Type 2 diabetes is a serious but treatable condition. You need to look after your health and have regular check-ups.
If diabetes is poorly treated it can cause other health problems such as:
- heart disease and stroke
- vision loss and blindness
- foot problems – like sores and infections
- loss of feeling and pain (nerve damage)
- problems with your kidneys or liver
- risks to a healthy pregnancy such as premature delivery, miscarriage and stillbirth
Early diagnosis and treatment can reduce the development of potential health problems. Many people have type 2 diabetes and do not realise it. It is often not diagnosed until health problems start to appear.
Going for regular check-ups is the best way to detect, prevent and treat any changes to your health.
Regular check-ups allow your GP or nurse to check how well your treatment is working.
- discuss the best treatment options with you
- talk about your symptoms
- discuss your medicines
- talk to you about any other issues that might be impacting on your diabetes
Phone your GP if your symptoms get suddenly worse or you develop new symptoms between your check-ups.
Download the Safer to Ask booklet (PDF, 397KB, 4 pages) for tips to follow when attending any appointments.
Get your blood glucose checked with your GP - HbA1c
The Haemoglobin HbA1c (HbA1c) blood test looks back at your average daily blood glucose level over the previous 8 to 12 weeks.
Your doctor or nurse will check this 2 to 3 times during the year.
Get your heart health checked
Have your cholesterol (blood fats) and blood pressure checked at least once a year. Diabetes increases your risk of heart disease and stroke. It's important that high blood pressure and high cholesterol are detected and treated early.
If you're already being treated for high cholesterol and high blood pressure, keep taking your medicine.
Diabetes worsens the effects of smoking on your heart.
Get your eyes checked
Diabetes can damage the blood vessels in your eyes. This can cause sight problems such as diabetic retinopathy and blindness.
Eye checks can detect damage before it affects your sight. The diabetic eye check is called diabetic retina screening. It checks the part of your eye called the retina. If diabetic eye disease is found early, treatment can reduce or prevent damage to your sight.
The HSE offers a free diabetic retina screening service to people with diabetes aged 12 years and older. This screening is available once a year. You can register for screening at diabeticretinascreen.ie or freephone: 1800 45 45 55.

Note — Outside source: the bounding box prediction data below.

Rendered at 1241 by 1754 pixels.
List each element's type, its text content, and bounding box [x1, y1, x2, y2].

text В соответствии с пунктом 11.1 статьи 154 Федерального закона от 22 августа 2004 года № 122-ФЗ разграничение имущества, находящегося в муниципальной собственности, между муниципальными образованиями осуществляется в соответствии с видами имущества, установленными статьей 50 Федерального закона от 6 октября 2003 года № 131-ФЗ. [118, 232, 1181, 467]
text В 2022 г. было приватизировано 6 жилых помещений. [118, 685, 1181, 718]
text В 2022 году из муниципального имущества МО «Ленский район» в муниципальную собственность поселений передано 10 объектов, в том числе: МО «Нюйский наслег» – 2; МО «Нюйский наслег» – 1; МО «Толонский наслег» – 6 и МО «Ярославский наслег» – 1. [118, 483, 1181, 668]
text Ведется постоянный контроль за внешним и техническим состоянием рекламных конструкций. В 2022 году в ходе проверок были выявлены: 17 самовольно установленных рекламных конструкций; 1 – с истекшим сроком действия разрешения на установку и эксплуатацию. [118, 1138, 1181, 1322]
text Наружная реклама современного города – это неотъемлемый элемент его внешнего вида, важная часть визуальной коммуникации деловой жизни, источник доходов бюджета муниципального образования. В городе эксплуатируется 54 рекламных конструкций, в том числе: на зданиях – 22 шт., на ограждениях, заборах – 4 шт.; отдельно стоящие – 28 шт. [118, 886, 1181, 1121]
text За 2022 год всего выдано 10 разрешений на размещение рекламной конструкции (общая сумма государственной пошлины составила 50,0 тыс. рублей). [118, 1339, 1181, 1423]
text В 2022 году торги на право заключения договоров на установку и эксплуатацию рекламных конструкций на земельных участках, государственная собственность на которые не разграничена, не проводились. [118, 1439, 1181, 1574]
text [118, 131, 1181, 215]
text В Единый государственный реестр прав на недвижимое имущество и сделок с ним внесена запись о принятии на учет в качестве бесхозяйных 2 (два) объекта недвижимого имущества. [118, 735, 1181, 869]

Continue to attend your eye specialist or optician for other reasons, such as glasses or other eye checks.
Non-urgent advice: Speak to your GP immediately if
you notice changes to your sight, including:
- blurred vision, especially at night
- shapes floating in your vision (floaters)
- sensitivity to light
If you have eyesight problems, support is available from the National Council for the Blind Ireland.
Check your feet
Check your feet every day. A possible problem of diabetes is damage to the nerves in the feet (diabetic neuropathy) or circulation problems (peripheral vascular disease), without you knowing.
Diabetes can reduce the blood supply to your feet and cause a loss of feeling. This means foot injuries do not heal well and you may not notice if your foot is sore or injured. These problems can lead to ulcers and infections. In serious situations, this can lead to leg amputations.
Be aware of loss of feeling and numbness in your body
Let your GP or nurse know if you notice any changes in your body.
Diabetes can damage your nerves (neuropathy). This usually affects your feet, but it can affect other parts of your body, causing:
- pain or tingling
- problems with sex such as erectile dysfunction for men and vaginal dryness for women
- constipation or diarrhoea
Early treatment can prevent nerve damage from getting worse.
Get your kidneys checked
High blood pressure, cholesterol and blood glucose over long periods of time can damage blood vessels in the kidneys. Your GP or practice nurse will do urine and blood tests at least once a year to check your kidneys.
Check your teeth and gums
If you have diabetes, it is important to take good care of your teeth and gums and try to reduce the risk of gum disease. Having diabetes puts teeth and gums more at risk. Check-ups are important.
Diabetes and pregnancy planning
Speak to your GP or care team if you're thinking of having a baby.
You can have a safe pregnancy and birth if you have type 2 diabetes. You will need to take extra precautions and have more appointments before and during pregnancy.
Flu can be very serious if you have type 2 diabetes. Ask for your free flu jab at your GP surgery.
Carry medical identification in case of an emergency
Some people wear a special wristband or carry a card that says they have diabetes, in case of an emergency.
If it's known that you have diabetes, this can make a difference to the treatment you'll receive.
Medical ID cards and wristbands may be available at your local pharmacy or through the Diabetes Ireland website.
You could also search the internet for 'medical ID'.
Add ICE contact to your mobile phone
Add the contact name ICE (In Case of Emergency) to your mobile phone contact list. The ICE number is for someone that you would want contacted if you were in an accident or needed medical assistance.